**Vorliegender Text**:
--

Ihren Namen verdankt die Doppel-CD den "Transzendentalen Etüden" von Franz Liszt. Ist hier Kants Erkenntnistheorie in einen Zyklus verpackt? Darüber darf philosophiert werden. Reine Fingerübungen durch den halben Quintenzirkel sind diese Etüden jedenfalls nicht.
Jedes Stück ist die Vertonung einer bestimmten Situation oder Handlung. Für Daniil Trifonov wird daraus eine turbulente Heldengeschichte. Schon im "Preludio" verrät er, wie er sie verpackt: Als spannenden Fantasy-Roman. Die "Paysage" wird zu einem verwunschenen, einsamen Ort, Irrlichter tanzen wie kleine Wirbelwinde in "Feux follets" und die "Wilde Jagd" endet im Chaos. Es lohnt sich also die zwölf Etüden am Stück zu genießen, so wie es sich für ein gutes Buch gehört.
Bildquelle: Universal Manche von Liszt' virtuosen Kompositionen grenzen an Unspielbarkeit. Besonders anspruchsvoll ist die Etüde "Mazeppa". Wenn technisch sehr viel los ist, bleibt das Musikalische häufig auf der Strecke. Für Daniil sind solche Extreme zusätzliche Mittel für starke Emotionen. Scheinbar mühelos erzeugt er das Bild des todgeweihten Mazeppa, der, am Rücken eines Pferdes festgebunden, durch die Steppe rast. Kahle Graslandschaft, Schneetreiben, Abendklänge - war das Transzendentale für Liszt neben den großen Gefühlen die Natur?

--

**Bereitgestellte Datensätze**:

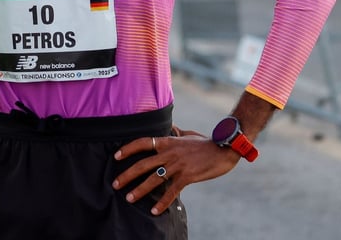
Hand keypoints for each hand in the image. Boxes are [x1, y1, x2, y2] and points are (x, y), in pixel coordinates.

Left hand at [112, 134, 238, 215]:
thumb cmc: (206, 143)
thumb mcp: (188, 135)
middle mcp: (169, 153)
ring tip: (129, 198)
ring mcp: (178, 165)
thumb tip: (170, 129)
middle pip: (143, 164)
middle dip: (127, 174)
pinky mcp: (187, 176)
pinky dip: (162, 202)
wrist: (224, 148)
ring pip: (154, 179)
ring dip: (140, 190)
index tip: (116, 156)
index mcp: (168, 141)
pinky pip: (171, 191)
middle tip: (115, 183)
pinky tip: (154, 211)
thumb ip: (176, 134)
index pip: (143, 142)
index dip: (128, 149)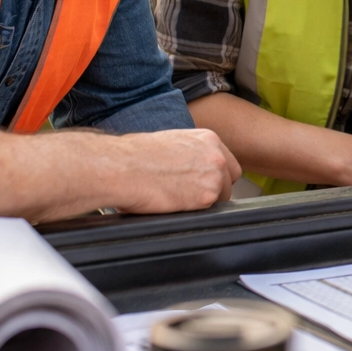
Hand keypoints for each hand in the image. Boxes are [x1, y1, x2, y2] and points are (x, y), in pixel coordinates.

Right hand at [110, 128, 241, 212]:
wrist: (122, 167)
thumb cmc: (136, 155)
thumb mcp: (173, 142)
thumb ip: (193, 153)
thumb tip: (194, 167)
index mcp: (208, 139)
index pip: (227, 163)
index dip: (217, 175)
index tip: (204, 182)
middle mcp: (216, 156)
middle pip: (229, 180)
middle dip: (215, 189)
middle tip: (191, 194)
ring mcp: (214, 176)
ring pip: (221, 197)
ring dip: (204, 201)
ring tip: (179, 199)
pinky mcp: (206, 197)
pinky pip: (210, 211)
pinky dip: (195, 211)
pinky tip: (176, 204)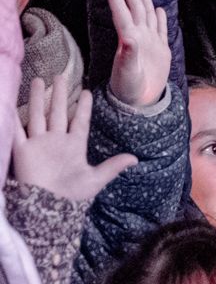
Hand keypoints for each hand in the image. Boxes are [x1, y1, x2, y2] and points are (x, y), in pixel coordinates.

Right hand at [11, 81, 134, 200]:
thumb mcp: (96, 179)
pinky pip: (16, 131)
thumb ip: (113, 166)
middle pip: (57, 112)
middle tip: (60, 75)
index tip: (86, 92)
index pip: (79, 121)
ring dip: (38, 99)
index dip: (82, 107)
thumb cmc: (72, 195)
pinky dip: (13, 118)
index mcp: (74, 146)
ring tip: (39, 80)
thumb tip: (135, 159)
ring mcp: (38, 144)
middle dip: (59, 95)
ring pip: (37, 115)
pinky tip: (11, 103)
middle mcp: (56, 141)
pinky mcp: (22, 151)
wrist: (49, 208)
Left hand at [105, 0, 171, 109]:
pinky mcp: (160, 49)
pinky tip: (158, 9)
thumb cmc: (129, 89)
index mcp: (129, 40)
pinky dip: (159, 18)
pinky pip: (160, 29)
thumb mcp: (127, 73)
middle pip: (135, 9)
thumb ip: (128, 55)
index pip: (122, 13)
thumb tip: (130, 37)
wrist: (141, 102)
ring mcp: (150, 42)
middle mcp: (138, 37)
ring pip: (147, 15)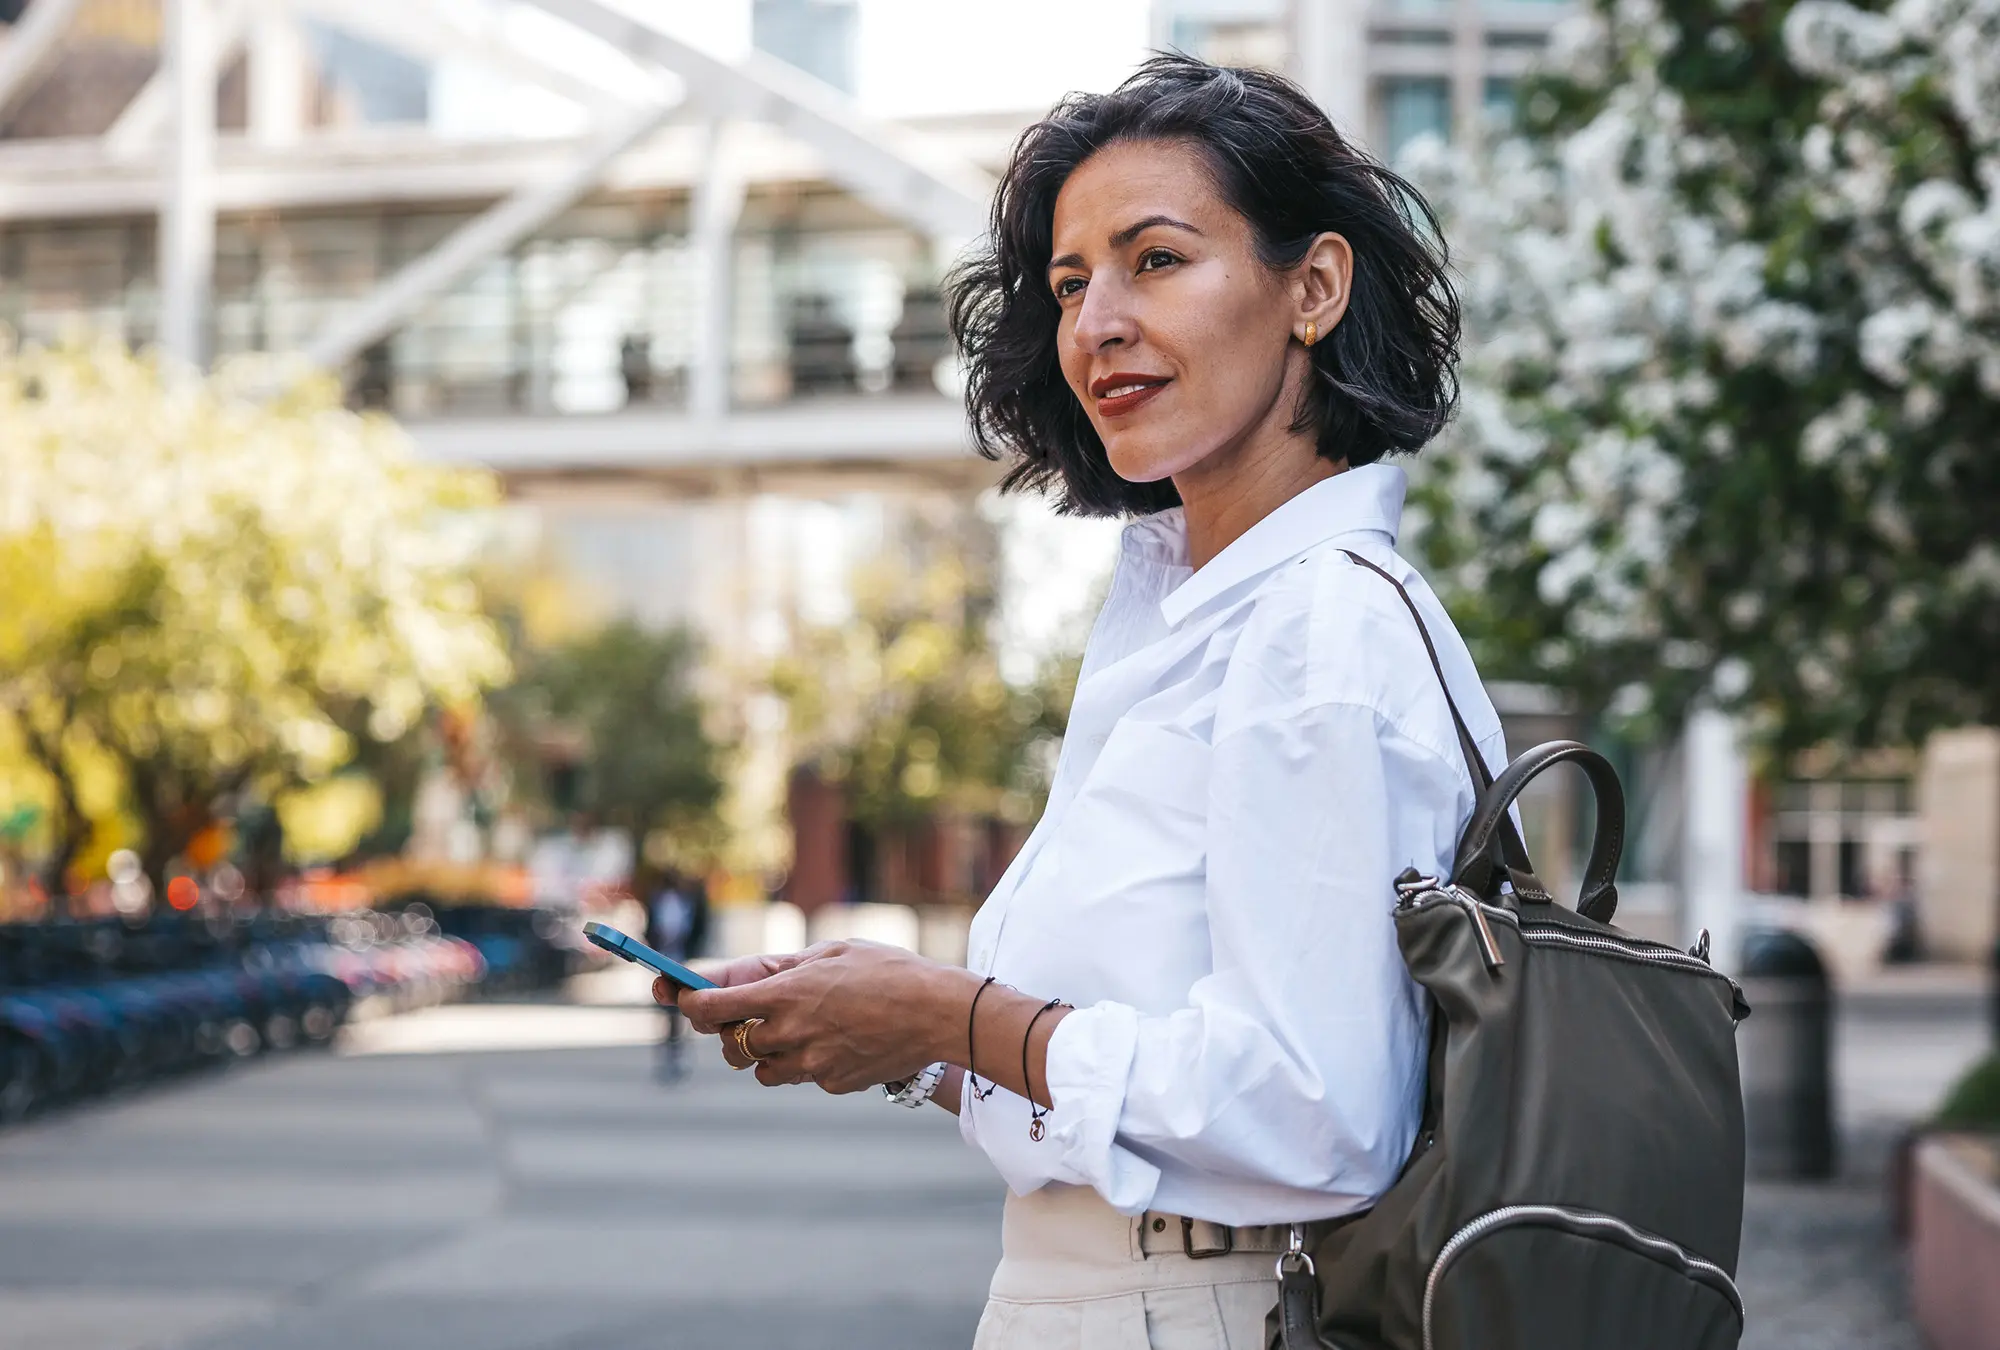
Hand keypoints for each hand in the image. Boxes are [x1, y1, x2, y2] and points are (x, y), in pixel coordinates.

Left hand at [676, 940, 978, 1092]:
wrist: (937, 1012)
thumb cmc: (888, 970)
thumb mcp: (833, 952)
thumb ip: (788, 967)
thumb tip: (754, 979)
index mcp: (785, 993)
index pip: (713, 1007)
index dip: (688, 1004)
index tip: (680, 998)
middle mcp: (790, 1032)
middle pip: (731, 1045)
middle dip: (729, 1030)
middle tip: (739, 1016)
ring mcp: (810, 1063)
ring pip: (761, 1069)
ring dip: (762, 1052)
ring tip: (789, 1029)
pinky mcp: (832, 1082)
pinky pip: (802, 1075)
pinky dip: (805, 1061)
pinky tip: (832, 1041)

--

**Verständnis prüfen**:
#1 Welchem Werk verdankt die Doppel-CD laut dem Text über Liszts Etüden ihren Namen?
#2 Schreiben Sie bitte den Text über Liszts Etüden nach seinem letzten Satz weiter.
Die Datensätze werden hier nicht benötigt.

**Schriftliche Antworten**:
#1 Den „Transzendentalen Etüden“ von Franz Liszt.

#2
Noch mehr Grün gibt's in den zwei Konzertetüden "Waldesrauschen" und "Gnomenreigen". Perfekt für nasse und kalte Tage: Einfach die Augen schließen – und schon beginnt der imaginäre Spaziergang im verwunschenen Reich. Der Wind pfeift in schnellen Läufen durch die Bäume, tanzende Kobolde kichern in kurzen Vorschlägen am Klavier. Ganz anders sind die folgenden drei Konzertetüden all'italiana. Besonders "Un sospiro" erinnert an die schwelgerische Leichtigkeit der italienischen Oper. Nur, dass hier keine Primadonna seufzt und klagt, sondern der Flügel.
So wie Daniil Liszt bewundert, so sehr verehrte Liszt Paganini. Diesem widmete er die großen "Paganini-Etüden", in denen Themen einige der bekanntesten Violinstücke seines Idols einfließen.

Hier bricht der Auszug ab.